======== DATA SUPPLIED

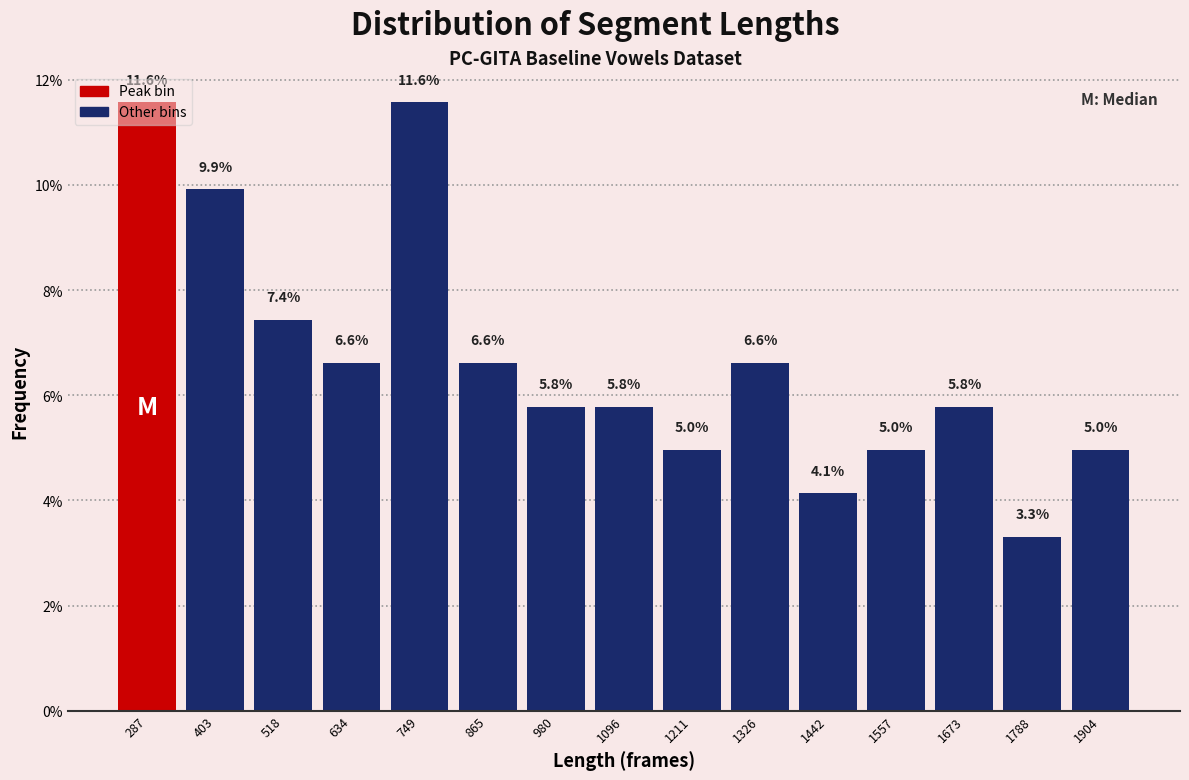

What is the height of the bar covering 1160 to 1260 on the x-axis? The bar edges are not printed on the chart, so give them approximately, as read against the axis.

5.0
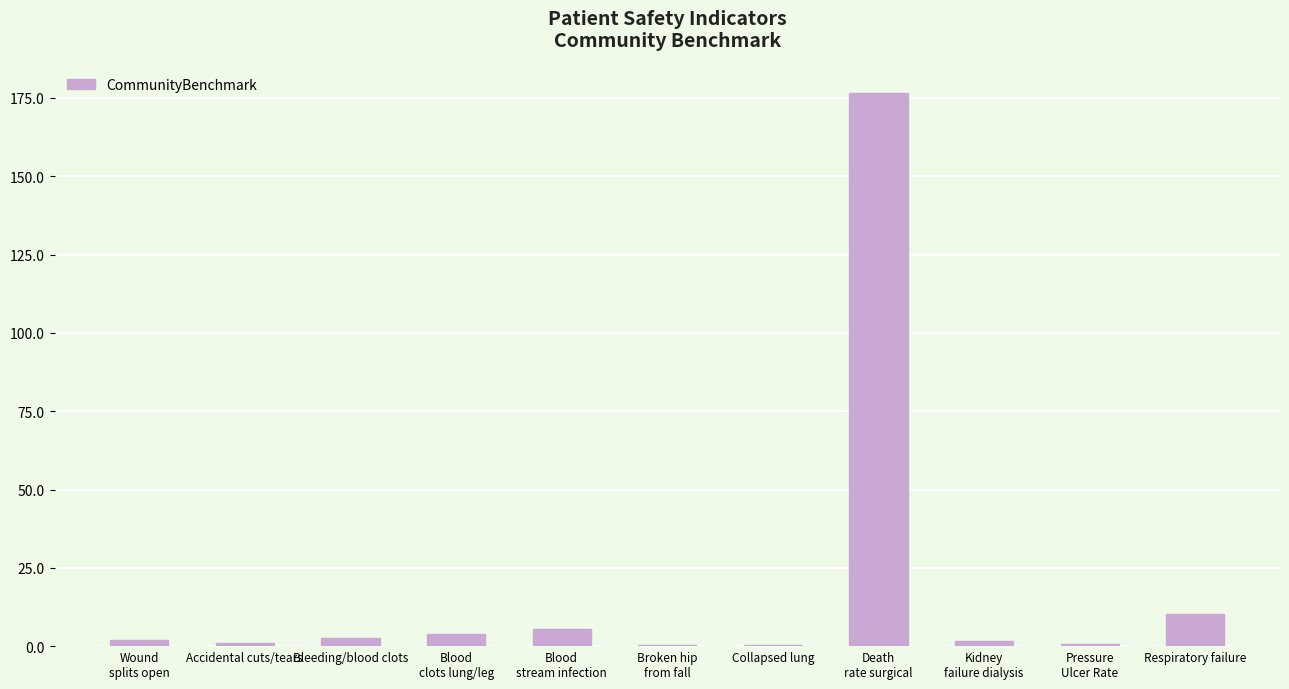

At which label is the value closest to 88?

Respiratory failure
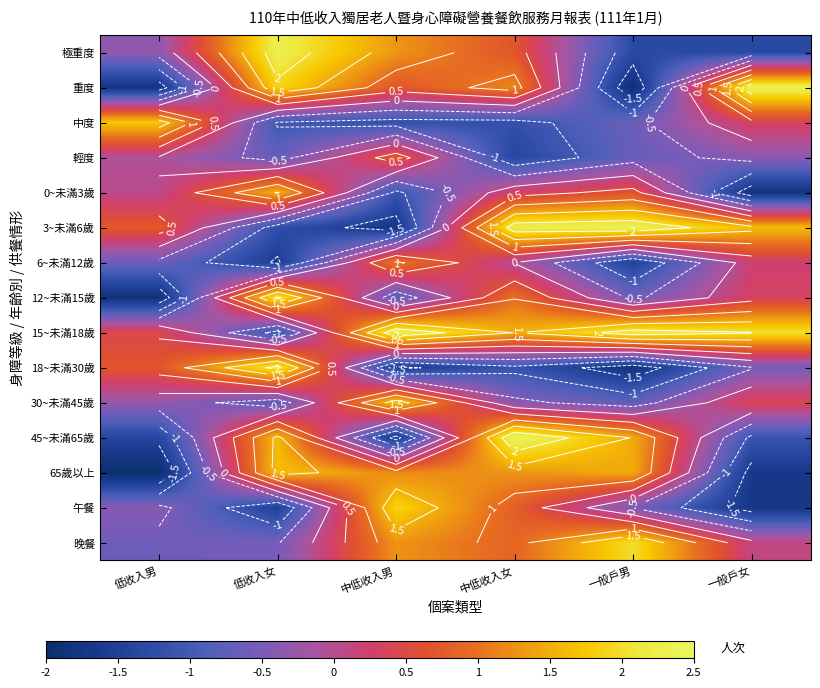

Rank the series at 低收入女 from highest to lowest value.

極重度, 18~未滿30歲, 12~未滿15歲, 重度, 65歲以上, 45~未滿65歲, 0~未滿3歲, 晚餐, 輕度, 30~未滿45歲, 中度, 15~未滿18歲, 3~未滿6歲, 午餐, 6~未滿12歲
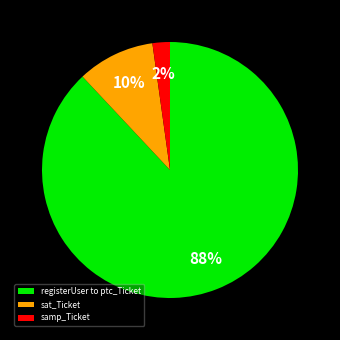

Between registerUser to ptc_Ticket and samp_Ticket, which is larger?

registerUser to ptc_Ticket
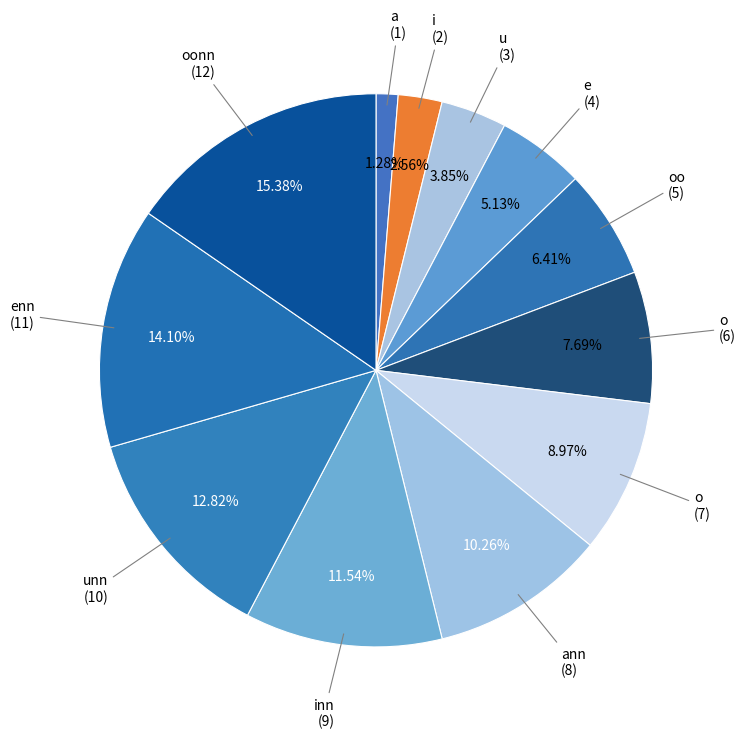

To the nearest percent, what is the average slice percentage?

8%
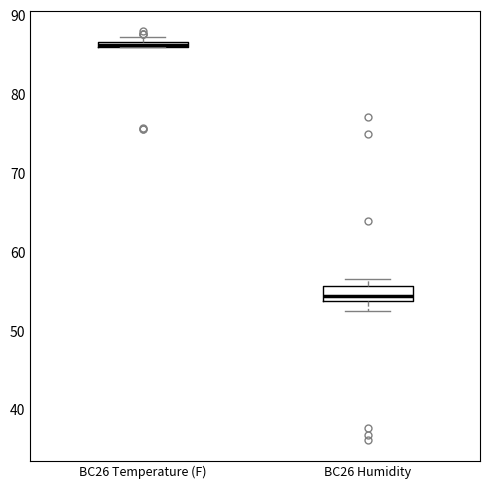

Where is the upper edge of the box for BC26 Temperature (F) on the y-axis? The values are not printed on the chart, so give them approximately, as read against the axis.

87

================

_WHAT TO PRODUCE_
Please rewrite all the items above with "chart" changed to "graph" everywhere, keeping every other word the same and leaving out the pictures.

_COMPLETED EXERCISE_
What is the height of the bar covering 1160 to 1260 on the x-axis? The bar edges are not printed on the graph, so give them approximately, as read against the axis.

5.0

At which label is the value closest to 88?

Respiratory failure

Rank the series at 低收入女 from highest to lowest value.

極重度, 18~未滿30歲, 12~未滿15歲, 重度, 65歲以上, 45~未滿65歲, 0~未滿3歲, 晚餐, 輕度, 30~未滿45歲, 中度, 15~未滿18歲, 3~未滿6歲, 午餐, 6~未滿12歲

Between registerUser to ptc_Ticket and samp_Ticket, which is larger?

registerUser to ptc_Ticket

To the nearest percent, what is the average slice percentage?

8%

Where is the upper edge of the box for BC26 Temperature (F) on the y-axis? The values are not printed on the graph, so give them approximately, as read against the axis.

87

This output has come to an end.